The first dating detail exposes circular reasoning, which occurs when one assumes a particular outcome in arguing for that same outcome. In the Greenland ice sheet, clear seasonal layers are found only in the upper parts of the cores, but in central Antarctica less snowfall and blowing snow prevent clear seasonal layering. Because ice layers become less distinct at greater depths, simply discerning deeper layers becomes more difficult. Thus, researchers usually “date” ice cores with theoretical models called “glacial flow models”—and these models assume evolutionary time [Paterson, W. S. B. 1991. Why ice-age ice is sometimes “soft.” Cold Regions Science and Technology. 20 (1): 75-98]. Not surprisingly, they yield vast ages. [Representing the anti-creation side in a recent debate, Bill Nye mentioned a 680,000-year-old Antarctic core. This number was not obtained by counting annual layers but by theoretical flow models.]

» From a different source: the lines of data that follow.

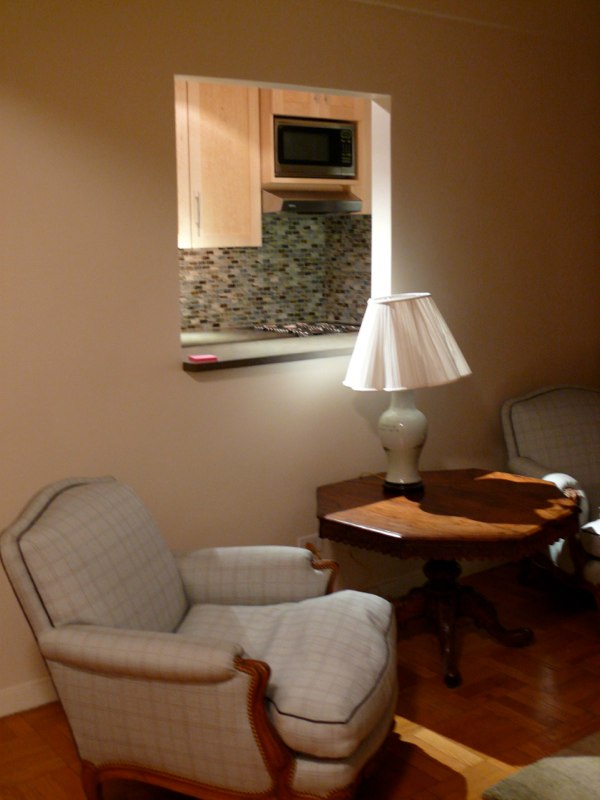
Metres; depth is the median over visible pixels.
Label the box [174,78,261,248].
upper cabinet
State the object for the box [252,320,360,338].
gas cooktop
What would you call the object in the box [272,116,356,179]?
microwave
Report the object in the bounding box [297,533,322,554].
wall socket
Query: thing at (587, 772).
rug
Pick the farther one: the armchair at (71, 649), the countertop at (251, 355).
the countertop at (251, 355)
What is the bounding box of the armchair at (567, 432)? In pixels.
[501,384,599,635]
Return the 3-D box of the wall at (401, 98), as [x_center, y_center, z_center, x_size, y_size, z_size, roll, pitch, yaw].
[-0.590,-0.338,3.312,5.799,2.679,0.130,-8,12,-36]
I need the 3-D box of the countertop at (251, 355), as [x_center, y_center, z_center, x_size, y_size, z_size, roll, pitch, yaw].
[-0.035,-0.197,3.938,1.172,0.039,0.631,-8,12,-36]
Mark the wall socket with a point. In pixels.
(309, 538)
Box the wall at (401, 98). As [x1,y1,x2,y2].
[0,1,598,737]
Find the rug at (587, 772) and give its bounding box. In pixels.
[481,726,599,799]
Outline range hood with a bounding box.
[261,187,364,213]
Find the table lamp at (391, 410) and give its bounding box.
[339,294,471,492]
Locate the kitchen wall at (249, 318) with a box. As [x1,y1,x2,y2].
[181,209,370,332]
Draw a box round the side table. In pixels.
[316,469,579,689]
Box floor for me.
[0,557,598,799]
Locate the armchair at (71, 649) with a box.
[0,473,398,799]
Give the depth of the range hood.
5.75 m
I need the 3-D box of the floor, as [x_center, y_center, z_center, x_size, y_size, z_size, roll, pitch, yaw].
[0.617,1.284,1.902,6.532,0.097,5.771,-8,12,-36]
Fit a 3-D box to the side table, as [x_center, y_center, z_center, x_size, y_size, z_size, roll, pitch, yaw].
[0.540,0.655,3.580,0.934,0.586,0.924,-8,12,-36]
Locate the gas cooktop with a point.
(323, 328)
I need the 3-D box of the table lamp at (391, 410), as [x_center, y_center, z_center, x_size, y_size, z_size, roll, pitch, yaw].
[0.391,-0.024,3.629,0.469,0.727,0.461,-8,12,-36]
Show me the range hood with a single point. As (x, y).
(285, 204)
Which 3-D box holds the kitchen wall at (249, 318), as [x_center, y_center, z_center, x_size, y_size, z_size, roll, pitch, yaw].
[-0.367,-0.771,6.015,2.110,0.826,0.084,-8,12,-36]
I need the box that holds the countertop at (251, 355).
[181,327,359,372]
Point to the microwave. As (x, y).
(300, 158)
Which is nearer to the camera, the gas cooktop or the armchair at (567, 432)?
the armchair at (567, 432)

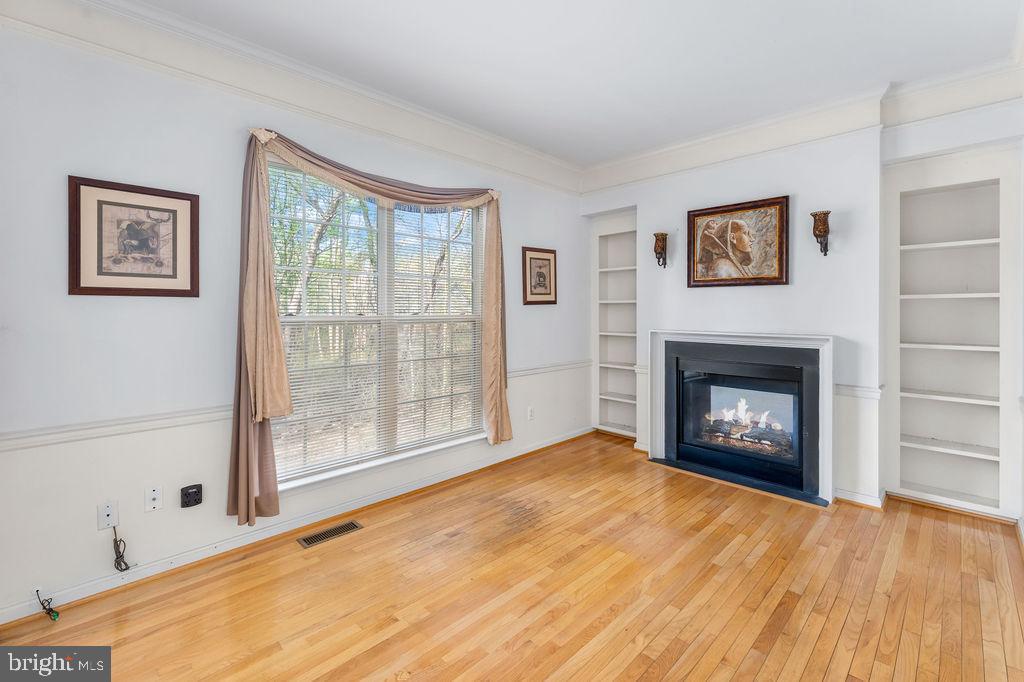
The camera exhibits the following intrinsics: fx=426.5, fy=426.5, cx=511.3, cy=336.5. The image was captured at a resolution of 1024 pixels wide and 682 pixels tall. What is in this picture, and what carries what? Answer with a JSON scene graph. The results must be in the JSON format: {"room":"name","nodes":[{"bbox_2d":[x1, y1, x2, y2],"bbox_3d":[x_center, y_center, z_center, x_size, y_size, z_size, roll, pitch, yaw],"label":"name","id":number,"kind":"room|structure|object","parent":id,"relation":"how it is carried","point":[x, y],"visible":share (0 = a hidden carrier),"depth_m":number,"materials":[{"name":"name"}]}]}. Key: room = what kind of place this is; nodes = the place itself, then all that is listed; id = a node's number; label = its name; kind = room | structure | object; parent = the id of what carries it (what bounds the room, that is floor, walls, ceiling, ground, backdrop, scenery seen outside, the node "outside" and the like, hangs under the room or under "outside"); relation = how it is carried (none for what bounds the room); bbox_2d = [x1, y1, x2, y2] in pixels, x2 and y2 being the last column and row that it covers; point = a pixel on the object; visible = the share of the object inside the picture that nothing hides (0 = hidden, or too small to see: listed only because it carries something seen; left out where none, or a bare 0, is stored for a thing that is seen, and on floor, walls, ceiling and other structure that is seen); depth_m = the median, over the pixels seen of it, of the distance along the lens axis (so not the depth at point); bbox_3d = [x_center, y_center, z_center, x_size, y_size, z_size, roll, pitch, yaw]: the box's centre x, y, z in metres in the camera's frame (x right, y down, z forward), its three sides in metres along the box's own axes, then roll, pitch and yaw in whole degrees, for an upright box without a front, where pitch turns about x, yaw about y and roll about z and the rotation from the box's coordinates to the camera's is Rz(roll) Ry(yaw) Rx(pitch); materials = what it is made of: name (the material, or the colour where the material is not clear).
{"room":"living room","nodes":[
{"label":"living room","id":0,"kind":"room"},
{"bbox_2d":[0,18,587,619],"bbox_3d":[-0.993,-0.209,2.956,0.160,2.775,5.051,1,1,45],"label":"left wall","id":1,"kind":"structure","parent":0,"point":[518,217],"depth_m":2.09,"materials":[{"name":"white paint"}]},
{"bbox_2d":[97,500,118,529],"bbox_3d":[-1.873,0.827,1.978,0.012,0.116,0.069,1,1,45],"label":"wall plate","id":2,"kind":"object","parent":1,"relation":"attached to","point":[105,513],"visible":0.94,"depth_m":1.98,"materials":[{"name":"white plastic"}]},
{"bbox_2d":[112,526,131,571],"bbox_3d":[-1.831,0.994,1.998,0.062,0.208,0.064,1,1,45],"label":"cable","id":3,"kind":"object","parent":2,"relation":"hanging from","point":[127,567],"visible":0.99,"depth_m":1.99,"materials":[{"name":"black plastic"}]},
{"bbox_2d":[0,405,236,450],"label":"chair rail","id":4,"kind":"object","parent":1,"relation":"attached to","point":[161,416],"visible":0.77,"depth_m":1.97,"materials":[{"name":"white paint"}]},
{"bbox_2d":[68,176,199,297],"bbox_3d":[-1.794,-0.458,2.053,0.029,0.531,0.469,1,1,45],"label":"framed picture","id":5,"kind":"object","parent":1,"relation":"attached to","point":[165,275],"visible":0.99,"depth_m":2.03,"materials":[{"name":"brown paper"}]},
{"bbox_2d":[144,485,163,511],"bbox_3d":[-1.744,0.787,2.078,0.014,0.115,0.069,1,1,45],"label":"wall plate","id":6,"kind":"object","parent":1,"relation":"attached to","point":[153,496],"visible":0.98,"depth_m":2.08,"materials":[{"name":"white plastic"}]},
{"bbox_2d":[180,483,202,508],"bbox_3d":[-1.640,0.817,2.184,0.038,0.099,0.086,1,1,45],"label":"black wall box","id":7,"kind":"object","parent":1,"relation":"attached to","point":[197,492],"visible":0.99,"depth_m":2.18,"materials":[{"name":"black plastic"}]},
{"bbox_2d":[0,0,580,195],"bbox_3d":[-0.950,-1.456,2.824,0.108,0.214,4.415,1,1,45],"label":"crown molding","id":8,"kind":"structure","parent":1,"relation":"attached to","point":[507,144],"depth_m":2.39,"materials":[{"name":"white paint"}]},
{"bbox_2d":[0,426,588,625],"bbox_3d":[-0.901,1.124,2.958,0.021,0.087,4.699,1,1,45],"label":"baseboard","id":9,"kind":"structure","parent":1,"relation":"attached to","point":[11,619],"depth_m":2.37,"materials":[{"name":"white paint"}]},
{"bbox_2d":[35,589,59,620],"bbox_3d":[-1.990,1.142,1.834,0.117,0.104,0.058,1,1,45],"label":"cable","id":10,"kind":"object","parent":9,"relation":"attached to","point":[37,591],"visible":0.97,"depth_m":1.82,"materials":[{"name":"black plastic"}]},
{"bbox_2d":[230,124,509,533],"bbox_3d":[-0.733,-0.082,2.924,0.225,2.176,2.003,1,1,45],"label":"curtain","id":11,"kind":"object","parent":1,"relation":"attached to","point":[275,327],"visible":0.93,"depth_m":2.34,"materials":[{"name":"fabric"}]},
{"bbox_2d":[265,158,487,488],"bbox_3d":[-0.862,-0.091,3.058,0.120,1.959,1.728,1,1,45],"label":"window","id":12,"kind":"structure","parent":1,"relation":"in","point":[383,257],"depth_m":3.01,"materials":[{"name":"white glass"}]},
{"bbox_2d":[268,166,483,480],"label":"window blind","id":13,"kind":"object","parent":12,"relation":"attached to","point":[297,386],"visible":0.64,"depth_m":2.89,"materials":[{"name":"white plastic"}]},
{"bbox_2d":[527,405,534,420],"bbox_3d":[0.177,0.708,3.953,0.016,0.121,0.075,1,1,45],"label":"wall socket","id":14,"kind":"object","parent":1,"relation":"attached to","point":[532,414],"visible":0.99,"depth_m":3.95,"materials":[{"name":"white plastic"}]},
{"bbox_2d":[521,246,557,305],"bbox_3d":[0.271,-0.570,4.029,0.027,0.526,0.459,1,1,45],"label":"framed picture","id":15,"kind":"object","parent":1,"relation":"attached to","point":[540,275],"visible":0.99,"depth_m":4.01,"materials":[{"name":"brown paper"}]},
{"bbox_2d":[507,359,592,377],"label":"chair rail","id":16,"kind":"object","parent":1,"relation":"attached to","point":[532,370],"visible":0.51,"depth_m":4.13,"materials":[{"name":"white paint"}]},
{"bbox_2d":[0,432,1023,681],"bbox_3d":[0.427,1.235,1.672,3.830,0.104,5.404,1,1,45],"label":"floor","id":17,"kind":"structure","parent":0,"point":[930,519],"depth_m":1.96,"materials":[{"name":"brown wood"}]},
{"bbox_2d":[297,520,361,547],"bbox_3d":[-1.076,1.162,2.528,0.125,0.006,0.329,1,1,45],"label":"floor vent","id":18,"kind":"object","parent":17,"relation":"in","point":[351,523],"visible":0.97,"depth_m":2.52,"materials":[{"name":"metal"}]},
{"bbox_2d":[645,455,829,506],"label":"hearth","id":19,"kind":"object","parent":17,"relation":"on","point":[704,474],"visible":0.86,"depth_m":3.29,"materials":[{"name":"black stone"}]},
{"bbox_2d":[129,0,1022,165],"bbox_3d":[0.341,-1.629,1.578,3.948,0.112,5.332,1,1,45],"label":"ceiling","id":20,"kind":"structure","parent":0,"point":[604,154],"depth_m":2.39,"materials":[{"name":"white paint"}]},
{"bbox_2d":[578,94,1023,520],"bbox_3d":[2.025,-0.249,3.427,3.471,2.768,0.262,1,1,45],"label":"fireplace wall","id":21,"kind":"structure","parent":0,"point":[770,166],"depth_m":3.06,"materials":[{"name":"white paint"}]},
{"bbox_2d":[590,208,637,439],"bbox_3d":[1.197,-0.079,4.537,0.644,2.233,0.272,1,1,45],"label":"built-in bookshelf","id":22,"kind":"object","parent":21,"relation":"in","point":[634,331],"visible":0.74,"depth_m":4.66,"materials":[{"name":"white paint"}]},
{"bbox_2d":[653,232,668,267],"bbox_3d":[1.328,-0.767,3.808,0.125,0.310,0.148,1,1,45],"label":"wall sconce","id":23,"kind":"object","parent":21,"relation":"attached to","point":[656,251],"visible":1,"depth_m":3.77,"materials":[{"name":"brown metal"}]},
{"bbox_2d":[686,194,789,288],"bbox_3d":[1.786,-0.740,3.425,0.759,0.674,0.041,1,1,45],"label":"framed painting","id":24,"kind":"object","parent":21,"relation":"attached to","point":[694,223],"visible":0.99,"depth_m":3.39},
{"bbox_2d":[646,328,834,504],"bbox_3d":[1.852,0.535,3.482,1.406,1.166,0.472,1,1,45],"label":"fireplace","id":25,"kind":"object","parent":21,"relation":"attached to","point":[656,434],"visible":0.99,"depth_m":3.32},
{"bbox_2d":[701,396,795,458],"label":"fireplace logs","id":26,"kind":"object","parent":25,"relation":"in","point":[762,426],"visible":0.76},
{"bbox_2d":[578,60,1022,192],"bbox_3d":[1.898,-1.514,3.308,3.174,0.204,0.164,1,1,45],"label":"crown molding","id":27,"kind":"structure","parent":21,"relation":"attached to","point":[692,144],"depth_m":3.03,"materials":[{"name":"white paint"}]},
{"bbox_2d":[811,210,831,255],"bbox_3d":[2.176,-0.717,2.991,0.124,0.298,0.156,1,1,45],"label":"wall sconce","id":28,"kind":"object","parent":21,"relation":"attached to","point":[824,213],"visible":1,"depth_m":2.96,"materials":[{"name":"brown metal"}]},
{"bbox_2d":[834,383,883,399],"bbox_3d":[2.402,0.378,2.983,0.348,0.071,0.075,1,1,45],"label":"chair rail","id":29,"kind":"object","parent":21,"relation":"attached to","point":[854,390],"visible":0.42,"depth_m":2.95,"materials":[{"name":"white paint"}]},
{"bbox_2d":[834,487,885,508],"bbox_3d":[2.395,1.106,2.965,0.352,0.083,0.149,1,1,45],"label":"baseboard","id":30,"kind":"structure","parent":21,"relation":"attached to","point":[870,500],"depth_m":2.91,"materials":[{"name":"white paint"}]},
{"bbox_2d":[881,142,1021,519],"bbox_3d":[2.919,0.014,2.842,0.692,2.211,0.267,1,1,45],"label":"built-in bookshelf","id":31,"kind":"object","parent":21,"relation":"in","point":[918,386],"visible":0.94,"depth_m":2.88,"materials":[{"name":"white paint"}]},
{"label":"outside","id":32,"kind":"structure","parent":0,"visible":0},
{"label":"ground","id":33,"kind":"structure","parent":32,"visible":0},
{"bbox_2d":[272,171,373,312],"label":"tree","id":34,"kind":"object","parent":33,"relation":"on","point":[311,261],"visible":0.27,"materials":[{"name":"green plant"}]}
]}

The second dating detail questions whether or not each layer represents a year. A single large storm can deposit multiple layers that might look like annual layers, and multiple dust layers may also be deposited within a single year [ Alley, R. B. et al. 1997. Visual-stratigraphic dating of the GISP2 ice core: Basis, reproducibility, and application. Journal of Geophysical Research. 102 (C12): 26367–26381]. No modern scientist watched the ice sheets form, so it’s possible that storms or phases within a storm, not whole winters, deposited many of them. This would have been especially true during the post-Flood Ice Age, a time of numerous storms and volcanic eruptions. http://www.icr.org/article/was-there-ice-age/
These two important details derail the ice-core argument for an old earth: layers are not necessarily annual, and researchers employ circular reasoning to adjust counts to fit the vast ages they expect. The volcanism during the Flood year would have warmed ocean water enough for increased evaporation and precipitation to rapidly build the ice sheets. A post-Flood ice age best explains the origin of today’s ice sheets.